Fentanyl bill could cause increase in demand for treatment services
A bill heading to the governor’s desk for a signature would require someone to seek treatment if convicted of a felony-related offense.
DENVER — A bill that would toughen penalties for possessing fentanyl is off to the governor’s desk for a signature. In some cases, it would also require someone to seek treatment if convicted.
One provider in Denver is already slammed, and they worry the state won’t have enough space to meet the extra demand.
The challenges of a pandemic are bringing an influx of people to Mile High Recovery Center. Many of them are seeking help because of an addiction to opioids.
“We treat about 40% of our population as an opiate or opioid substance user and within that almost all of them have abused fentanyl,” said Sarah Zubrin, Chief Clinical Officer for Mile High Recovery Center.

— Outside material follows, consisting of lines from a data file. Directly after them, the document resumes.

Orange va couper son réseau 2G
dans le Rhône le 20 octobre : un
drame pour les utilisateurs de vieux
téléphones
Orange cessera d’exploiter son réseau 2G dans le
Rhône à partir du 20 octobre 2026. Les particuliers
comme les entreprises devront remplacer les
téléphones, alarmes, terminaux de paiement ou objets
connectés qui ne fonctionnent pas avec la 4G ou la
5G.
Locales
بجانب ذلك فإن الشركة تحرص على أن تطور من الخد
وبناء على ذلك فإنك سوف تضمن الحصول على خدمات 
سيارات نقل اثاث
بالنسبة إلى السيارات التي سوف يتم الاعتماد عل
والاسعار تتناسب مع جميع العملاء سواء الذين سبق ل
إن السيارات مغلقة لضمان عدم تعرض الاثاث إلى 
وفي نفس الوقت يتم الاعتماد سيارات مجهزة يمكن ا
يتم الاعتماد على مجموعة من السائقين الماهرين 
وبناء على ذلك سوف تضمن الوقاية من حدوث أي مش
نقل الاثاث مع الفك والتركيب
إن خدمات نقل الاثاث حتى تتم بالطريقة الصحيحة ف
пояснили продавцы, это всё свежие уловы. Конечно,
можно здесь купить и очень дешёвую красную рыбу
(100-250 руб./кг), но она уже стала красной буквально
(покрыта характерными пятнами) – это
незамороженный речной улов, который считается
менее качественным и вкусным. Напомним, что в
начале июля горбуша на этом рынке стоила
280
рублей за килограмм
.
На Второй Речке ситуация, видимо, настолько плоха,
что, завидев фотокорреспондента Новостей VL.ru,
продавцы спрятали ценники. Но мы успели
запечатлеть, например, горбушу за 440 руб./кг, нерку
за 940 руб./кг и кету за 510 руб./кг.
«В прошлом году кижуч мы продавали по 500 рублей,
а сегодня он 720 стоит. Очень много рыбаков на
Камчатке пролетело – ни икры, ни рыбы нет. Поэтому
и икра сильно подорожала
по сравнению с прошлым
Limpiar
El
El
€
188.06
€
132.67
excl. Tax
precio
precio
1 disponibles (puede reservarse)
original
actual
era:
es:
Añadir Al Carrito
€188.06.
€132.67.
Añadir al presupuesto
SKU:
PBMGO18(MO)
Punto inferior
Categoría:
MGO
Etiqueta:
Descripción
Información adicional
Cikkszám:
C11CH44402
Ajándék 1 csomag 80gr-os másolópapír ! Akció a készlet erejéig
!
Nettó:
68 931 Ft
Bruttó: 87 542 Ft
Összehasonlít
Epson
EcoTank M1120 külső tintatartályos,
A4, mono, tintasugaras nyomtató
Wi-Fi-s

Zubrin said within the last year she’s noticed more clients are hooked on fentanyl. Some are purposefully seeking out the lethal drug because it’s a cheaper and quicker high.
“It is scary,” she said. “Fentanyl is the only substance where literally that is your last use.”

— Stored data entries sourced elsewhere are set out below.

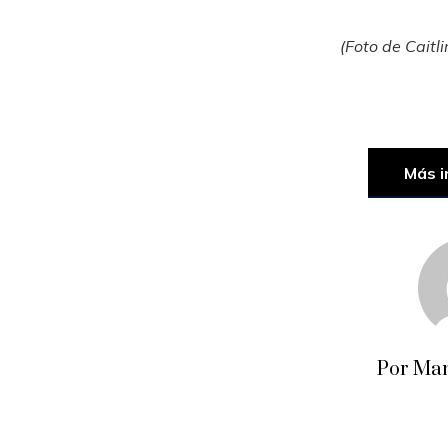
(Foto de Caitl
Más i
Por Man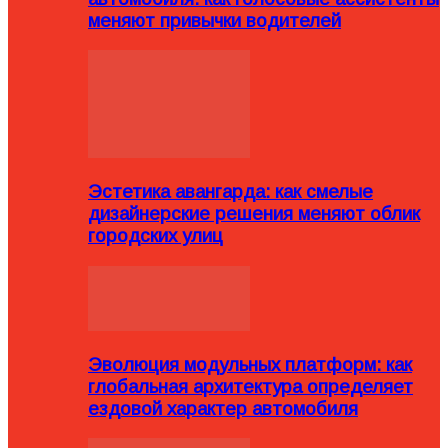
меняют привычки водителей
Эстетика авангарда: как смелые
дизайнерские решения меняют облик
городских улиц
Эволюция модульных платформ: как
глобальная архитектура определяет
ездовой характер автомобиля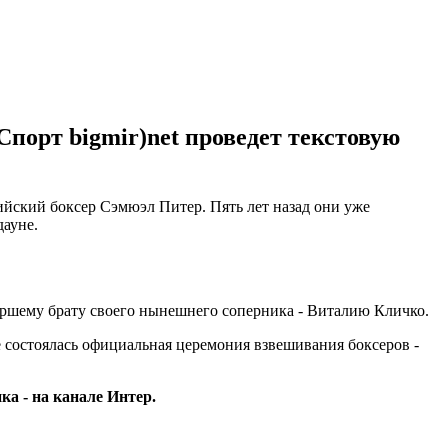
Спорт bigmir)net проведет текстовую
йский боксер Сэмюэл Питер. Пять лет назад они уже
дауне.
таршему брату своего нынешнего соперника - Виталию Кличко.
е состоялась официальная церемония взвешивания боксеров -
нка - на канале Интер.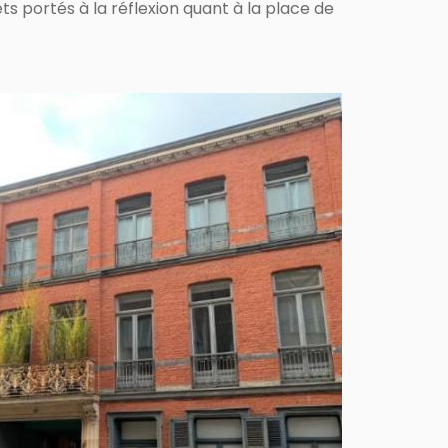
s portés à la réflexion quant à la place de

The fentanyl bill will give law enforcement tools to require treatment for people with a substance use disorder. People in possession of any amount of fentanyl compound will be assessed for a substance use disorder. Individuals assessed as having a substance use disorder will have to complete mandatory treatment.

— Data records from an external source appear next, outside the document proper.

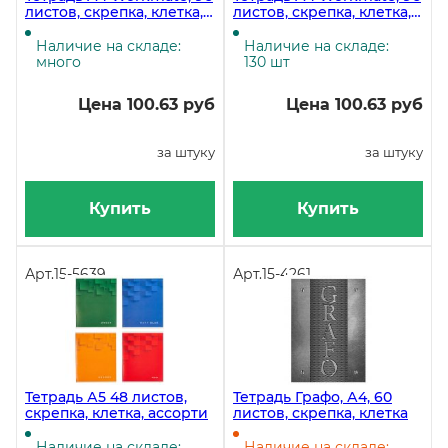
листов, скрепка, клетка,
листов, скрепка, клетка,
бумвинил
бумвинил
Наличие на складе:
Наличие на складе:
много
130 шт
Цена 100.63 руб
Цена 100.63 руб
за штуку
за штуку
Купить
Купить
Арт.
15-5639
Арт.
15-4261
Тетрадь А5 48 листов,
Тетрадь Графо, А4, 60
скрепка, клетка, ассорти
листов, скрепка, клетка
Наличие на складе:
Наличие на складе: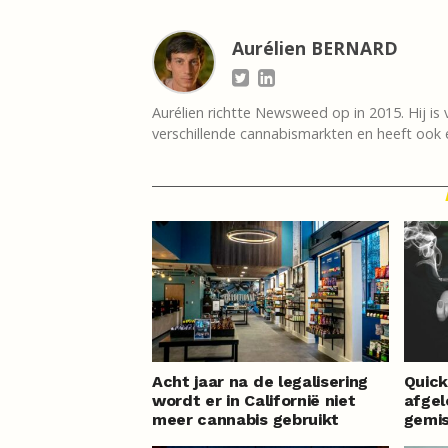
Aurélien BERNARD
Aurélien richtte Newsweed op in 2015. Hij is 
verschillende cannabismarkten en heeft ook e
Acht jaar na de legalisering
Quick
wordt er in Californië niet
afge
meer cannabis gebruikt
gemi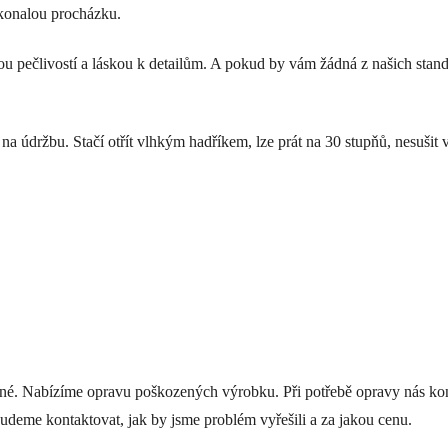
konalou procházku.
ou pečlivostí a láskou k detailům. A pokud by vám žádná z našich stan
na údržbu. Stačí otřít vlhkým hadříkem, lze prát na 30 stupňů, nesušit v
telné. Nabízíme opravu poškozených výrobku. Při potřebě opravy nás ko
udeme kontaktovat, jak by jsme problém vyřešili a za jakou cenu.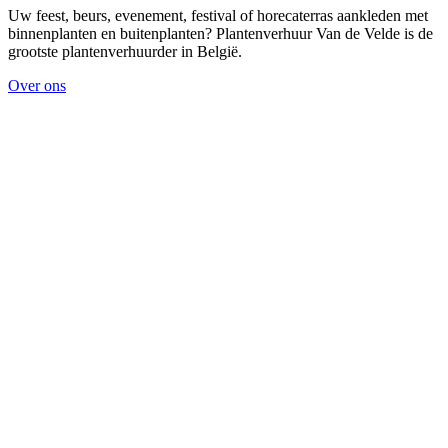
Uw feest, beurs, evenement, festival of horecaterras aankleden met
binnenplanten en buitenplanten? Plantenverhuur Van de Velde is de
grootste plantenverhuurder in België.
Over ons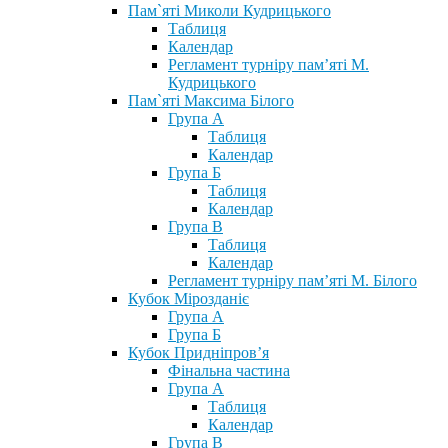
Пам`яті Миколи Кудрицького
Таблиця
Календар
Регламент турніру пам’яті М.
Кудрицького
Пам`яті Максима Білого
Група А
Таблиця
Календар
Група Б
Таблиця
Календар
Група В
Таблиця
Календар
Регламент турніру пам’яті М. Білого
Кубок Мірозданіє
Група А
Група Б
Кубок Придніпров’я
Фінальна частина
Група А
Таблиця
Календар
Група В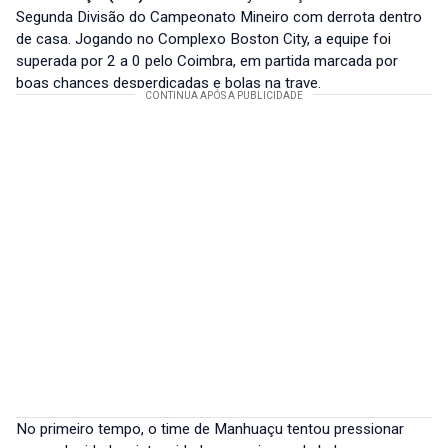
Segunda Divisão do Campeonato Mineiro com derrota dentro
de casa. Jogando no Complexo Boston City, a equipe foi
superada por 2 a 0 pelo Coimbra, em partida marcada por
boas chances desperdiçadas e bolas na trave.
No primeiro tempo, o time de Manhuaçu tentou pressionar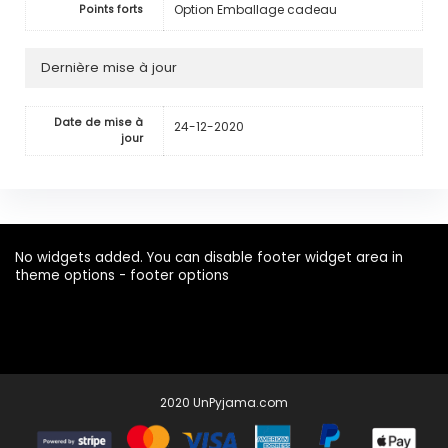
Option Emballage cadeau
Points forts
Dernière mise à jour
Date de mise à
24-12-2020
jour
No widgets added. You can disable footer widget area in
theme options - footer options
2020 UnPyjama.com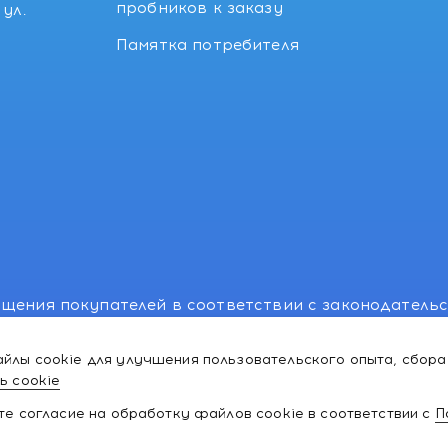
пробников к заказу
ул.
Памятка потребителя
щения покупателей в соответствии с законодатель
, отдел торговли и услуг: +375 17 270-29-14, +375 1
йлы cookie для улучшения пользовательского опыта, сбора
лномоченного рассматривать обращения покупателе
ь cookie
ей:766-55-88 (для всех мобильных операторов), info
ате согласие на обработку файлов cookie в соответствии с
П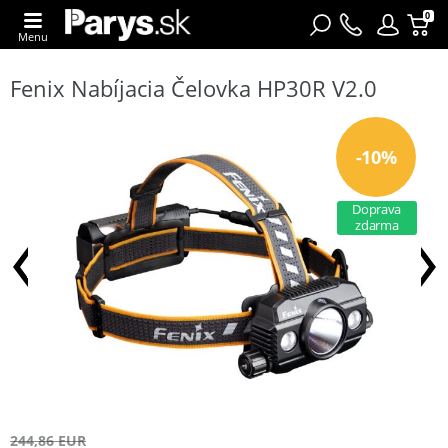
0
Menu
Fenix Nabíjacia Čelovka HP30R V2.0
-10%
Doprava
zdarma
244,86 EUR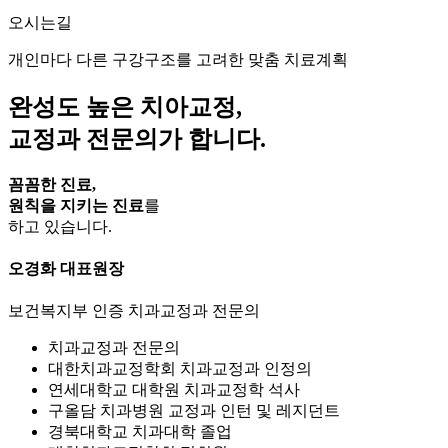
오시는길
개인마다 다른 구강구조를 고려한 맞춤 치료계획
완성도 높은 치아교정,
교정과 전문의
가 합니다.
꼼꼼한 진료,
원칙을 지키는 진료
를
하고 있습니다.
오경화
대표원장
보건복지부 인증 치과교정과 전문의
치과교정과 전문의
대한치과교정학회 치과교정과 인정의
연세대학교 대학원 치과교정학 석사
구올담 치과병원 교정과 인턴 및 레지던트
경북대학교 치과대학 졸업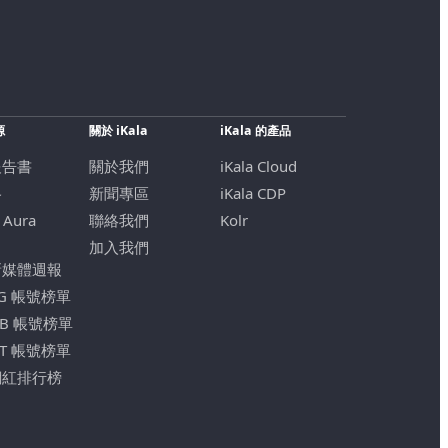
源
關於 iKala
iKala 的產品
報告書
關於我們
iKala Cloud
格
新聞專區
iKala CDP
 Aura
聯絡我們
Kolr
加入我們
新媒體週報
IG 帳號榜單
FB 帳號榜單
YT 帳號榜單
網紅排行榜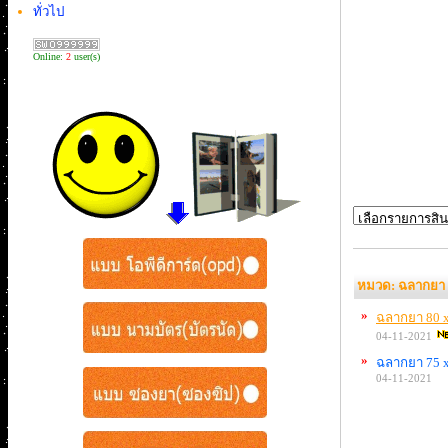
ทั่วไป
Online:
2
user(s)
หมวด: ฉลากยา
»
ฉลากยา 80 x
04-11-2021
»
ฉลากยา 75 x
04-11-2021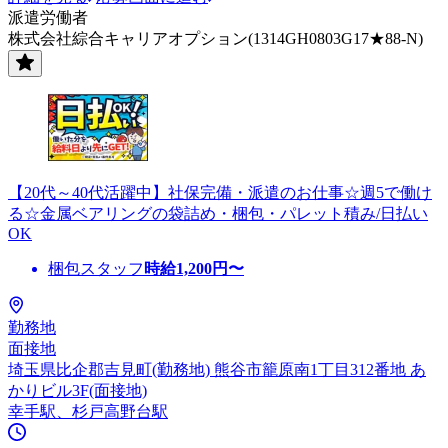
派遣労働者
株式会社綜合キャリアオプション(1314GH0803G17★88-N)
【20代～40代活躍中】社保完備・派遣のお仕事☆週5で働け
る☆金属ベアリングの袋詰め・梱包・パレット積み/日払い
OK
梱包スタッフ
時給
1,200
円〜
勤務地
面接地
埼玉県比企郡吉見町(勤務地) 熊谷市籠原南1丁目312番地 あ
かりビル3F(面接地)
幸手駅、杉戸高野台駅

Zubrin wants addicts to get help but she’s worried there won’t be enough of it available.
“The Medicaid system in Colorado, specifically, is not designed to support a large influx of people needing treatment for substance use,” she said. “At the residential level of treatment, which is really where you go in and detox and you stabilize enough to go back into the community, the city of Denver has about three.”
She said the waitlists could be months long at facilities that accept Medicaid because there just aren’t enough beds to meet demand. If more people are ordered by a court to seek treatment, Zubrin fears the situation could get worse.
“If there is not enough access to services, we are going to continue to see an increase in use,” she said.